Если книга «Наследники» была новаторской, то прежде всего потому, что предлагала новый способ говорить о культуре, принимая в расчет предпосылки различных культурных практик в студенческой среде и, конечно, за ее пределами. Поскольку доминирующий дискурс о культуре неразрывно связан с «внутренней» трактовкой их содержания (opus operatum), то научная точка зрения, напротив, предполагает анализ отношения к культуре (modus operandi), с ее образцовыми моделями и в ее различных модальностях. Принципы соответствия здесь были существенным образом скорректированы. Лишившись защитной оболочки снисходительности, как в случае туземцев, культурное содержание оказалось подвергнуто осмыслению в связи с очень разнящимися по социальному определению универсумами, объединенными в этом содержании благодаря единому организующему принципу — габитусу, действующему как посредством разума, так и посредством тела, выражаясь в жестах и манерах, но также и во вкусе (и его отсутствии). Основной инвариант, на который была направлена работа по прояснению и уточнению — габитус доминирующих — в различных областях и обстоятельствах характеризовался такими чертами, как непринужденность, естественность, изящество, а также признаками раннего знакомства с высшими ценностями, уверенностью, обеспечивавшей дистанцию в отношении общих правил, принуждений и необходимости. Это вúдение ставило под вопрос некоторые неявные предпосылки той точки зрения, которую интеллектуалы склонны иметь в отношении «буржуа», и вскрыло фундамент тайного согласия, этот дух близости, который объединяет доминирующих — буржуа и интеллектуалов — несмотря на наиболее очевидные различия, существующие между ними.

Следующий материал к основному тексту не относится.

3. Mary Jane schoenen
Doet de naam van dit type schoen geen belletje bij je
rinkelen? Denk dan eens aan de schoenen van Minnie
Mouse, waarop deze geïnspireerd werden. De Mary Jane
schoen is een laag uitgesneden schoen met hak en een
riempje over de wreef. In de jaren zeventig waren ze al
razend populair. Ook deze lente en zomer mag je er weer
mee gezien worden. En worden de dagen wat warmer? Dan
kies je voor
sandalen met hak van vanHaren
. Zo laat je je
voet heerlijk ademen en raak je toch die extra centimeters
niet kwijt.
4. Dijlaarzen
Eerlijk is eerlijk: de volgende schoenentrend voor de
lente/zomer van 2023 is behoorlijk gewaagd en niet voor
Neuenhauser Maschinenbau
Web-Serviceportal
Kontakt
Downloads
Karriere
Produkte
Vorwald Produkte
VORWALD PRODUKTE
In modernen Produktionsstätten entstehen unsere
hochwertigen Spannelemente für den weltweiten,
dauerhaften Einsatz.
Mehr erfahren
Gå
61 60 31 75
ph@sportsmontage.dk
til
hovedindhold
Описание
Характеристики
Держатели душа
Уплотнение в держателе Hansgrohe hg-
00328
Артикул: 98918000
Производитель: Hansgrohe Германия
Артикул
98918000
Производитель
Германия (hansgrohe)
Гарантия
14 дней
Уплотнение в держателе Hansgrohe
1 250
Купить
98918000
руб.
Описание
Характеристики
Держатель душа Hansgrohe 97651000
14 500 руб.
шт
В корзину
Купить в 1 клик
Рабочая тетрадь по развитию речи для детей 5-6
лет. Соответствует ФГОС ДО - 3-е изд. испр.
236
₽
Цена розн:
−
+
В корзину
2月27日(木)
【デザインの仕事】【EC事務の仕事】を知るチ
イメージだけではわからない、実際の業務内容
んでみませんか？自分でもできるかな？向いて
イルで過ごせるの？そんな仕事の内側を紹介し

Приоритет, отданный практическому чувству в форме «отношения к культуре», обозначал или, лучше, иллюстрировал революцию в научном представлении о социальном мире, которую можно было бы назвать коперниканской: объективное знание включает знание условий объективации. Осмыслить условия наследования не значило взяться за один из множества объектов, это значило предоставить средство интеллектуального освобождения по отношению к любому наследству, обнаружить форму немыслимого не в тайных основаниях так называемой «цивилизации Запада», как это делают теоретики, но в негласных схемах (безобидных и действенных), определяющих и ограничивающих легитимное мышление. И это грозило обескуражить всех тех, кого специфический капитал превращал в теоретиков и кто, ожидая от науки «теоретического» взгляда в споре о допустимых и признанных вариантах выбора, обнаружил, что теория практики предназначена для использования также и в отношении «теоретических» сюжетов и даже философии.

Теория как знание и власть

Практическая генеалогия теории практики должна была бы прояснить, как «коперниканские» опровержения, лишенные счастливой определенности, которая свойственна наследству, могли быть подкреплены иным способом. Прежде всего, следовало бы отметить, что, пользуясь доминирующим представлением о теории, несущем на себе отпечаток философской культуры, социология (и прежде всего, эмпирическая) была обречена на положение отверженной в поле теории. Поскольку структурализм — позиция доминирующая в сравнении с социологией, презираемой философами — казалось, воплощает интеллектуализм в его наиболее полной форме, обнаруживая работу устойчивых и сложных логик в отношениях родства, обменах и мифах, низвержение его господства предполагало введение более мощной теории, способной объединить в себе все ранее сделанные приобретения, одновременно указав границы их действенности. Речь шла о том, чтобы предложить теорию, которая, продвинувшись далее своих предшественниц, виновных в том, что Бурдьё назвал «непомерным отречением»[28], могла бы учитывать даже наименее поддающуюся ученому разумению компоненту — жизненный опыт туземцев. Таковой должен был трактоваться не как своего рода остаток, но как неотъемлемая часть самой реальности. «Объективная истина», с которой срывает покровы научный взгляд, всегда находится в сознаниях или бессознательном агентов, или, если угодно, она их обусловливает, но только в форме сокрытия или отрицания, свойственной человеку чести традиционного общества, который, как на первый взгляд, «дает, не считая»[29], или современному студенту, который стремится бесконечно продлить неопределенность существования без принуждений[30]. Познание социальных условий незнания образует один из основополагающих аспектов науки, если принять, что социальный мир существует также в объективности представлений и точек зрения.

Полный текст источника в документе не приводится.